** Opening Source material block **

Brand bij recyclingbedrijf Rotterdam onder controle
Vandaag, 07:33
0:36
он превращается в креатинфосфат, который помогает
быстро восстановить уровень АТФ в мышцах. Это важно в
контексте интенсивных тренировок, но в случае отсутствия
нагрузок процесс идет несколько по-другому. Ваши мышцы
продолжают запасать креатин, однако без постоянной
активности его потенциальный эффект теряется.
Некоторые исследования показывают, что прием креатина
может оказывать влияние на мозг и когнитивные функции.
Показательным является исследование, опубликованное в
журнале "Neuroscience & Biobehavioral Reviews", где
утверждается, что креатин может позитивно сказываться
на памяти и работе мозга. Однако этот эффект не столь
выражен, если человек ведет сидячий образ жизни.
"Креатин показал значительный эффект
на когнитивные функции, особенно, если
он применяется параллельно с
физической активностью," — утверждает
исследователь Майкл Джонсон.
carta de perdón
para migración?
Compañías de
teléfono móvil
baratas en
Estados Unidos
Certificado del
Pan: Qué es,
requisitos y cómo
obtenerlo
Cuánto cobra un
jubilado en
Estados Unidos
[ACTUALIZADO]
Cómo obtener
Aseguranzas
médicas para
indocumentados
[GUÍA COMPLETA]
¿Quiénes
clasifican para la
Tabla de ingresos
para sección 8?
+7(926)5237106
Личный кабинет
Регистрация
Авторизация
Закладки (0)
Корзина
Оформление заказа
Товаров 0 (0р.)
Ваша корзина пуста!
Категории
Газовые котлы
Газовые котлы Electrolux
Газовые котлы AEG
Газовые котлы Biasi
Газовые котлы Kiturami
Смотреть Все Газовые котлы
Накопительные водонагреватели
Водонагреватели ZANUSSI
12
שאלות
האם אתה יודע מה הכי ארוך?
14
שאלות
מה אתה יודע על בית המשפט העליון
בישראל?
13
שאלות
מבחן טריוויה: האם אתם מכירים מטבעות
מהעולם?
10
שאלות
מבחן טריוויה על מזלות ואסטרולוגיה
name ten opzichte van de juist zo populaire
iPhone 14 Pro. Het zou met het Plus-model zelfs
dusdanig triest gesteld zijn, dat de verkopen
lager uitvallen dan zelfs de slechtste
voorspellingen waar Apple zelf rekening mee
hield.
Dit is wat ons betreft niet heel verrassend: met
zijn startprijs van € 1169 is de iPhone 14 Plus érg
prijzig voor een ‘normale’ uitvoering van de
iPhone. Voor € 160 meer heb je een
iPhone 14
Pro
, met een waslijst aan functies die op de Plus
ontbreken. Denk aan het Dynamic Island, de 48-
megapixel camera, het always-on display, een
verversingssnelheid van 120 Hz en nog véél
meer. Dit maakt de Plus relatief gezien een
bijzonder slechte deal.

** Closing Source material block **

Reproduce the records word for word, starting at the first line and ending at the line that contains "prijzig voor een ‘normale’ uitvoering van de", with both of those lines included.

Brand bij recyclingbedrijf Rotterdam onder controle
Vandaag, 07:33
0:36
он превращается в креатинфосфат, который помогает
быстро восстановить уровень АТФ в мышцах. Это важно в
контексте интенсивных тренировок, но в случае отсутствия
нагрузок процесс идет несколько по-другому. Ваши мышцы
продолжают запасать креатин, однако без постоянной
активности его потенциальный эффект теряется.
Некоторые исследования показывают, что прием креатина
может оказывать влияние на мозг и когнитивные функции.
Показательным является исследование, опубликованное в
журнале "Neuroscience & Biobehavioral Reviews", где
утверждается, что креатин может позитивно сказываться
на памяти и работе мозга. Однако этот эффект не столь
выражен, если человек ведет сидячий образ жизни.
"Креатин показал значительный эффект
на когнитивные функции, особенно, если
он применяется параллельно с
физической активностью," — утверждает
исследователь Майкл Джонсон.
carta de perdón
para migración?
Compañías de
teléfono móvil
baratas en
Estados Unidos
Certificado del
Pan: Qué es,
requisitos y cómo
obtenerlo
Cuánto cobra un
jubilado en
Estados Unidos
[ACTUALIZADO]
Cómo obtener
Aseguranzas
médicas para
indocumentados
[GUÍA COMPLETA]
¿Quiénes
clasifican para la
Tabla de ingresos
para sección 8?
+7(926)5237106
Личный кабинет
Регистрация
Авторизация
Закладки (0)
Корзина
Оформление заказа
Товаров 0 (0р.)
Ваша корзина пуста!
Категории
Газовые котлы
Газовые котлы Electrolux
Газовые котлы AEG
Газовые котлы Biasi
Газовые котлы Kiturami
Смотреть Все Газовые котлы
Накопительные водонагреватели
Водонагреватели ZANUSSI
12
שאלות
האם אתה יודע מה הכי ארוך?
14
שאלות
מה אתה יודע על בית המשפט העליון
בישראל?
13
שאלות
מבחן טריוויה: האם אתם מכירים מטבעות
מהעולם?
10
שאלות
מבחן טריוויה על מזלות ואסטרולוגיה
name ten opzichte van de juist zo populaire
iPhone 14 Pro. Het zou met het Plus-model zelfs
dusdanig triest gesteld zijn, dat de verkopen
lager uitvallen dan zelfs de slechtste
voorspellingen waar Apple zelf rekening mee
hield.
Dit is wat ons betreft niet heel verrassend: met
zijn startprijs van € 1169 is de iPhone 14 Plus érg
prijzig voor een ‘normale’ uitvoering van de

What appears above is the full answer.